Late Night Fever Dream Diaries: 1st entry
I think my mind knows where the boundaries of logic are. It just likes to wander.
When I was little, I was able to be convinced of things that I knew logically couldn't be true. An older neighbor kid enjoyed playing games with me once she figured out she could convince me of any story she dreamt up. Some mean older kids in grade school made me believe that a wood chip was a magical creature in disguise that needed to be cared for. And for years (almost to an alarmingly mature age), my closest cousin convinced me that she could speak to spirits form a past life and that we had a role of great paranormal significance.
Tonight, staring into the embroidered eyes of my stuffed Bonnie plushie, I wonder if that ability was ever turned completely off. People deceive themselves all the time, that's true. Why does self-deception have to stop at conventional things like believing that your life is in order or at telling yourself that "nothing can go wrong"? I think it can go beyond that. Maybe they call those people that go deeper into self-deception insane. But I think what is thought to be perfectly normal for a child only becomes insanity when one grows up and "should know better". Just consider the idea of make-believe. It's child's play, right? The concept is self-explanatory. Make it up. Now believe it.
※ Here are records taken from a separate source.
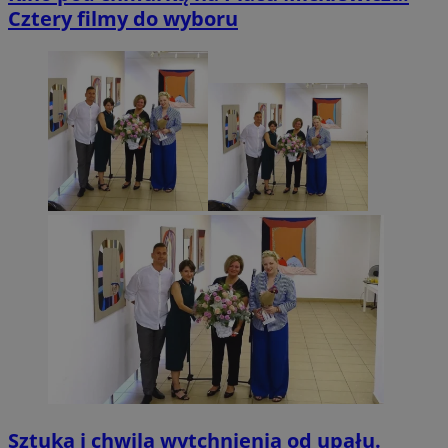
Cztery filmy do wyboru
Sztuka i chwila wytchnienia od upału.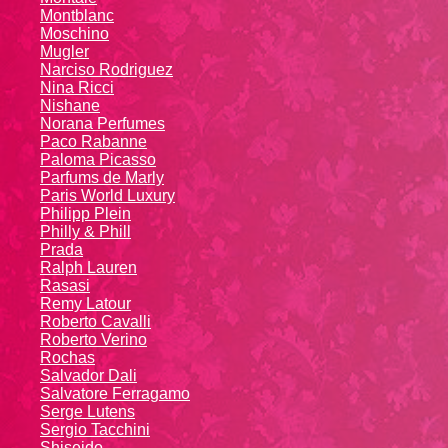
Montblanc
Moschino
Mugler
Narciso Rodriguez
Nina Ricci
Nishane
Norana Perfumes
Paco Rabanne
Paloma Picasso
Parfums de Marly
Paris World Luxury
Philipp Plein
Philly & Phill
Prada
Ralph Lauren
Rasasi
Remy Latour
Roberto Cavalli
Roberto Verino
Rochas
Salvador Dali
Salvatore Ferragamo
Serge Lutens
Sergio Tacchini
Shiseido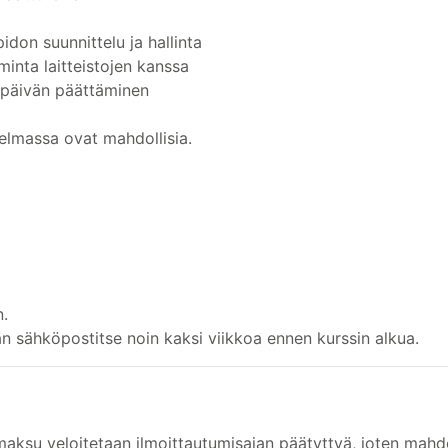
idon suunnittelu ja hallinta
iminta laitteistojen kanssa
späivän päättäminen
elmassa ovat mahdollisia.
n.
än sähköpostitse noin kaksi viikkoa ennen kurssin alkua.
maksu veloitetaan ilmoittautumisajan päätyttyä, joten mahd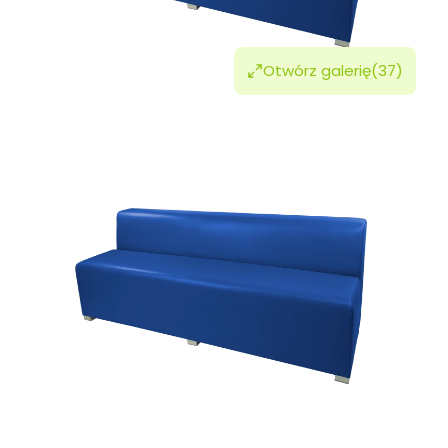
Otwórz galerię
(37)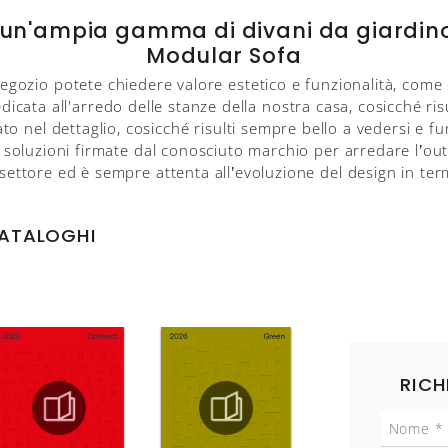
un'ampia gamma di divani da giardino 
Modular Sofa
egozio potete chiedere valore estetico e funzionalità, come d
cata all'arredo delle stanze della nostra casa, cosicché risult
rato nel dettaglio, cosicché risulti sempre bello a vedersi e
 soluzioni firmate dal conosciuto marchio per arredare l’out
ettore ed è sempre attenta all’evoluzione del design in term
CATALOGHI
RICH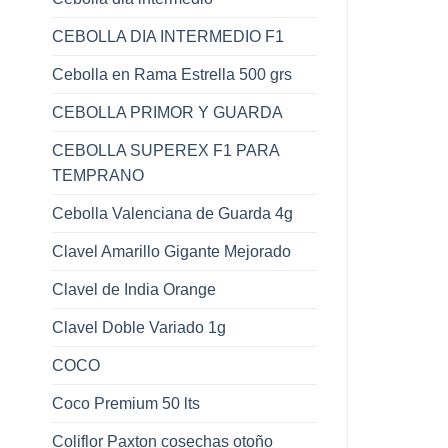
CEBOLLA DIA INTERMEDIO F1
Cebolla en Rama Estrella 500 grs
CEBOLLA PRIMOR Y GUARDA
CEBOLLA SUPEREX F1 PARA
TEMPRANO
Cebolla Valenciana de Guarda 4g
Clavel Amarillo Gigante Mejorado
Clavel de India Orange
Clavel Doble Variado 1g
COCO
Coco Premium 50 lts
Coliflor Paxton cosechas otoño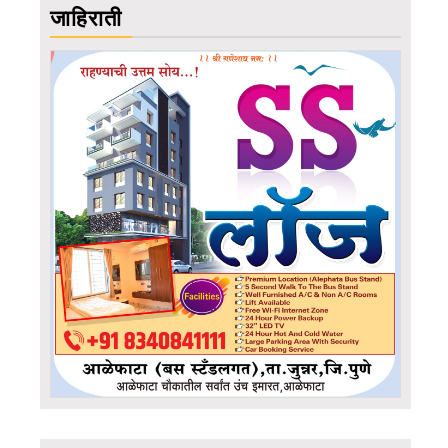
जाहिराती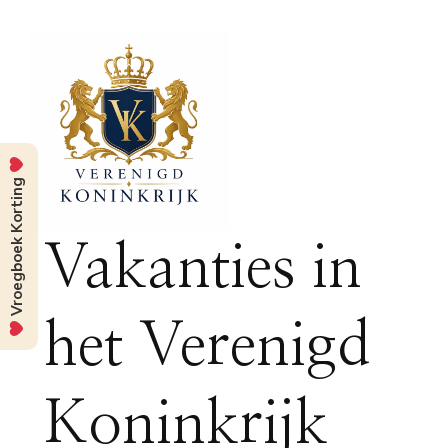
Vroegboek Korting
Vakanties in
het Verenigd
Koninkrijk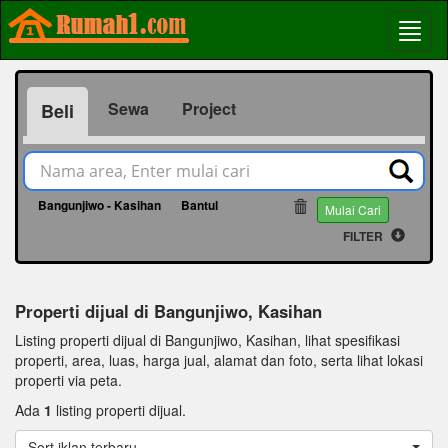
Sewa
Project
Beli
Bangunjiwo - Kasihan
Bantul
65295
Mulai Cari
FILTER
Properti dijual di Bangunjiwo, Kasihan
Listing properti dijual di Bangunjiwo, Kasihan, lihat spesifikasi
properti, area, luas, harga jual, alamat dan foto, serta lihat lokasi
properti via peta.
Ada
1
listing properti dijual.
Sort iklan terbaru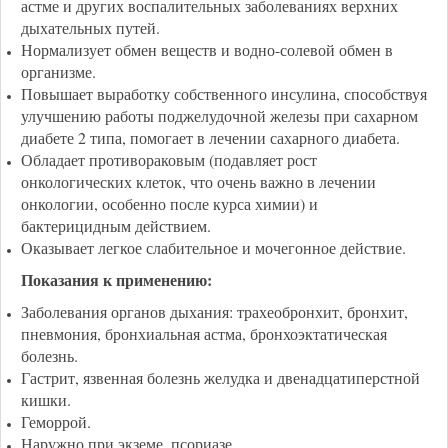
астме и других воспалительных заболеваниях верхних
дыхательных путей.
Нормализует обмен веществ и водно-солевой обмен в
организме.
Повышает выработку собственного инсулина, способствуя
улучшению работы поджелудочной железы при сахарном
диабете 2 типа, помогает в лечении сахарного диабета.
Обладает противораковым (подавляет рост
онкологических клеток, что очень важно в лечении
онкологии, особенно после курса химии) и
бактерицидным действием.
Оказывает легкое слабительное и мочегонное действие.
Показания к применению:
Заболевания органов
дыхания
: трахеобронхит, бронхит,
пневмония, бронхиальная астма, бронхоэктатическая
болезнь.
Гастрит, язвенная болезнь желудка и двенадцатиперстной
кишки.
Геморрой.
Наружно при экземе, псориазе.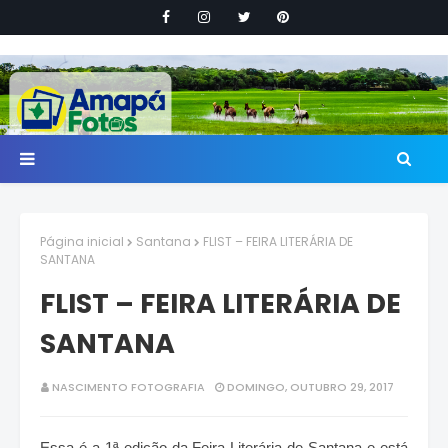
Página inicial
Santana
FLIST – FEIRA LITERÁRIA DE
SANTANA
FLIST – FEIRA LITERÁRIA DE
SANTANA
NASCIMENTO FOTOGRAFIA
DOMINGO, OUTUBRO 29, 2017
Essa é a 1ª edição da Feira Literária de Santana e está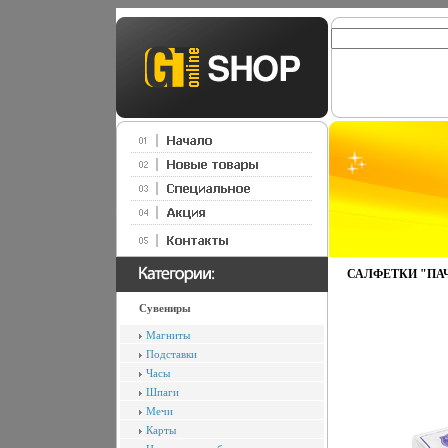
САЛФЕТКИ "ПАЧК
Сувениры
Магниты
Подставки
Часы
Шпаги
Мечи
Карты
The tendency for my mind to wander beyond logical constraints (and probably with the help of all the drugs I've taken) combined with some indescribable, perverse fascination with the horrors of Five Nights at Freddy's often times sets my mind racing on late nights like this. I know that FNaF is just some horror story dreamt up by an indie game maker to jumpscare people for shits and giggles and maybe to earn a few bucks on the side. But look me in the eye and tell me that horror is not at all convincing to the human mind when that same grown man and game maker wakes up in a cold sweat in the middle of the night to slam and lock his bedroom door in hopes of keeping Bonnie out.
I know that FNaF is fiction. I know it's all false. I know I could look at my stuffed Bonnie that sits across my bedroom with embroidered eyes glued to me and tell myself that he isn't watching me... but where's the fun in that?